4D Printing with Heat Disadvantages: Too Hot to Handle
Currently, the high heats required to reliably transform these polymers can create problems. Specifically, Qi Ge’s research used temperatures between 122-158⁰F to transform his Eiffel Tower and grippers. The convenient way for end-users to achieve this temperature would be with a moderately powerful heat-gun. Although this is far faster than waiting for prints to absorb water, having such high reaction temperatures limit its uses in everyday life.
For example, 4D printing can’t be used in transforming clothing or furniture without the risk of injuring the user. It also can’t be used in medicine as the prints will either be too hot to safely enter the body, or won’t react within the human body’s relatively cool 98⁰F operating temperature.
This can be worked around, such as by heating up your 4D printed sofa to convert it into a bed, then waiting around for it to cool down before you can use it. However, until the technology advances to operate at cooler temperatures, it can’t compete with the convenience of a conventional mechanically operated sofa-bed.

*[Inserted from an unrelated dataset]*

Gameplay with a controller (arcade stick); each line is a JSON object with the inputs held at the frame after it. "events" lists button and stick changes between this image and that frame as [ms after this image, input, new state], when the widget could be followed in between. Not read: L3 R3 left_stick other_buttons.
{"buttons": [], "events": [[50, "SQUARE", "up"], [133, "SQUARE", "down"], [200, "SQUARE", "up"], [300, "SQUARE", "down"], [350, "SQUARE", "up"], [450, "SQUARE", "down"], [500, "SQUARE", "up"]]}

Conclusion: All in good time
4D printing is still very much in its infancy, having yet to progress from research and development stages. However, despite its current limitations, 4D printing has still managed to make shapeshifting single-piece 3D printing a reality.
I opened this article by questioning whether this technology had simply caught the imagination of its researchers? Well, when said technology also has the future potential to intelligently shape-shift, then perhaps a better question could have been, how could it not?